[Data provided]
▶

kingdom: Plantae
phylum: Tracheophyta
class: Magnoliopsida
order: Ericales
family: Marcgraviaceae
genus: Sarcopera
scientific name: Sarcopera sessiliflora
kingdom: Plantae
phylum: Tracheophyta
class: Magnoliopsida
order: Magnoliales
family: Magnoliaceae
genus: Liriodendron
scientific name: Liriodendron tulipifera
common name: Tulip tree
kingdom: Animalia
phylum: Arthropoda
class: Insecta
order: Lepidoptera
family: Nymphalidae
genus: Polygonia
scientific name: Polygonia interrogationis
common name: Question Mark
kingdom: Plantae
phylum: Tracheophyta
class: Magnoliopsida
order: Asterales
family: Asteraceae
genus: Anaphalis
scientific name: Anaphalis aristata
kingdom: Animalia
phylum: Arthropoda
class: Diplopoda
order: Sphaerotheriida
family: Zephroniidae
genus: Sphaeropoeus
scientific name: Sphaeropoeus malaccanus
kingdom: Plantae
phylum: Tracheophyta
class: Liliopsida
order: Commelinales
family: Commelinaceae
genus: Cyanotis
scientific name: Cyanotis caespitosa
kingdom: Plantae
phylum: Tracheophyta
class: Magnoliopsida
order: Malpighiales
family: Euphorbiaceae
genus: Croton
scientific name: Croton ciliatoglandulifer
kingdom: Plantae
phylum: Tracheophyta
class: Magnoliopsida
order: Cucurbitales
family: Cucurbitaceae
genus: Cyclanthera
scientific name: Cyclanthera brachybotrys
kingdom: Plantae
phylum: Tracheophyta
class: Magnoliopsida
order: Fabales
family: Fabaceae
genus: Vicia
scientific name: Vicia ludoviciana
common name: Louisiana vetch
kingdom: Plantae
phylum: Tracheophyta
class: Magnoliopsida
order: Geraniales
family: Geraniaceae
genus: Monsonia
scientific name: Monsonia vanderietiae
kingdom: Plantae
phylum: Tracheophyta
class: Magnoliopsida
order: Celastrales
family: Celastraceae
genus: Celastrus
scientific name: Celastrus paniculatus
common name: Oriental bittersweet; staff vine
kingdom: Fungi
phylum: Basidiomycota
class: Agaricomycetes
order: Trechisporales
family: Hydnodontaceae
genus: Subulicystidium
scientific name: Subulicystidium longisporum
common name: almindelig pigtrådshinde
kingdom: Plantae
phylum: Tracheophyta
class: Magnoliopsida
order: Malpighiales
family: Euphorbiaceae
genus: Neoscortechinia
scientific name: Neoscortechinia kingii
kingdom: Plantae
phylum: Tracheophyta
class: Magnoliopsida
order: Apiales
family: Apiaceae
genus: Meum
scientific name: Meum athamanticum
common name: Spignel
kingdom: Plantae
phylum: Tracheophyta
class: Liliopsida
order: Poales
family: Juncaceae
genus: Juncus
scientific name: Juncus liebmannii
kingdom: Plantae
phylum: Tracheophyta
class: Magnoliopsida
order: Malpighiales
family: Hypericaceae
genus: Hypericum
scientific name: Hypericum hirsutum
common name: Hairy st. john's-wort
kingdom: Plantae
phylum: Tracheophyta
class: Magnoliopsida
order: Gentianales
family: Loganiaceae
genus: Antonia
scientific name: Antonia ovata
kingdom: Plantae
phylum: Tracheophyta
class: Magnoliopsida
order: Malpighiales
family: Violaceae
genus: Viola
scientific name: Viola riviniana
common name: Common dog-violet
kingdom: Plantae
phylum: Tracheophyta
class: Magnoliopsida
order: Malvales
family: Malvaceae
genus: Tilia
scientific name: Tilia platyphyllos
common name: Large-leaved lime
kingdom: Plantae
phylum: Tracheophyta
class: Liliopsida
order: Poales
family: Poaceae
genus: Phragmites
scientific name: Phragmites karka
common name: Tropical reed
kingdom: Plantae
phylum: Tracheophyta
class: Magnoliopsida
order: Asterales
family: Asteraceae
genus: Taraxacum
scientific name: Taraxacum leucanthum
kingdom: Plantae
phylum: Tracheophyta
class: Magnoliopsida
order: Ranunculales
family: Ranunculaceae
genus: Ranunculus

◀

[Task prompt]
Please copy the material above, changing each "common name" to "vernacular name" and keeping every other line the same.

[Finished task]
kingdom: Plantae
phylum: Tracheophyta
class: Magnoliopsida
order: Ericales
family: Marcgraviaceae
genus: Sarcopera
scientific name: Sarcopera sessiliflora
kingdom: Plantae
phylum: Tracheophyta
class: Magnoliopsida
order: Magnoliales
family: Magnoliaceae
genus: Liriodendron
scientific name: Liriodendron tulipifera
vernacular name: Tulip tree
kingdom: Animalia
phylum: Arthropoda
class: Insecta
order: Lepidoptera
family: Nymphalidae
genus: Polygonia
scientific name: Polygonia interrogationis
vernacular name: Question Mark
kingdom: Plantae
phylum: Tracheophyta
class: Magnoliopsida
order: Asterales
family: Asteraceae
genus: Anaphalis
scientific name: Anaphalis aristata
kingdom: Animalia
phylum: Arthropoda
class: Diplopoda
order: Sphaerotheriida
family: Zephroniidae
genus: Sphaeropoeus
scientific name: Sphaeropoeus malaccanus
kingdom: Plantae
phylum: Tracheophyta
class: Liliopsida
order: Commelinales
family: Commelinaceae
genus: Cyanotis
scientific name: Cyanotis caespitosa
kingdom: Plantae
phylum: Tracheophyta
class: Magnoliopsida
order: Malpighiales
family: Euphorbiaceae
genus: Croton
scientific name: Croton ciliatoglandulifer
kingdom: Plantae
phylum: Tracheophyta
class: Magnoliopsida
order: Cucurbitales
family: Cucurbitaceae
genus: Cyclanthera
scientific name: Cyclanthera brachybotrys
kingdom: Plantae
phylum: Tracheophyta
class: Magnoliopsida
order: Fabales
family: Fabaceae
genus: Vicia
scientific name: Vicia ludoviciana
vernacular name: Louisiana vetch
kingdom: Plantae
phylum: Tracheophyta
class: Magnoliopsida
order: Geraniales
family: Geraniaceae
genus: Monsonia
scientific name: Monsonia vanderietiae
kingdom: Plantae
phylum: Tracheophyta
class: Magnoliopsida
order: Celastrales
family: Celastraceae
genus: Celastrus
scientific name: Celastrus paniculatus
vernacular name: Oriental bittersweet; staff vine
kingdom: Fungi
phylum: Basidiomycota
class: Agaricomycetes
order: Trechisporales
family: Hydnodontaceae
genus: Subulicystidium
scientific name: Subulicystidium longisporum
vernacular name: almindelig pigtrådshinde
kingdom: Plantae
phylum: Tracheophyta
class: Magnoliopsida
order: Malpighiales
family: Euphorbiaceae
genus: Neoscortechinia
scientific name: Neoscortechinia kingii
kingdom: Plantae
phylum: Tracheophyta
class: Magnoliopsida
order: Apiales
family: Apiaceae
genus: Meum
scientific name: Meum athamanticum
vernacular name: Spignel
kingdom: Plantae
phylum: Tracheophyta
class: Liliopsida
order: Poales
family: Juncaceae
genus: Juncus
scientific name: Juncus liebmannii
kingdom: Plantae
phylum: Tracheophyta
class: Magnoliopsida
order: Malpighiales
family: Hypericaceae
genus: Hypericum
scientific name: Hypericum hirsutum
vernacular name: Hairy st. john's-wort
kingdom: Plantae
phylum: Tracheophyta
class: Magnoliopsida
order: Gentianales
family: Loganiaceae
genus: Antonia
scientific name: Antonia ovata
kingdom: Plantae
phylum: Tracheophyta
class: Magnoliopsida
order: Malpighiales
family: Violaceae
genus: Viola
scientific name: Viola riviniana
vernacular name: Common dog-violet
kingdom: Plantae
phylum: Tracheophyta
class: Magnoliopsida
order: Malvales
family: Malvaceae
genus: Tilia
scientific name: Tilia platyphyllos
vernacular name: Large-leaved lime
kingdom: Plantae
phylum: Tracheophyta
class: Liliopsida
order: Poales
family: Poaceae
genus: Phragmites
scientific name: Phragmites karka
vernacular name: Tropical reed
kingdom: Plantae
phylum: Tracheophyta
class: Magnoliopsida
order: Asterales
family: Asteraceae
genus: Taraxacum
scientific name: Taraxacum leucanthum
kingdom: Plantae
phylum: Tracheophyta
class: Magnoliopsida
order: Ranunculales
family: Ranunculaceae
genus: Ranunculus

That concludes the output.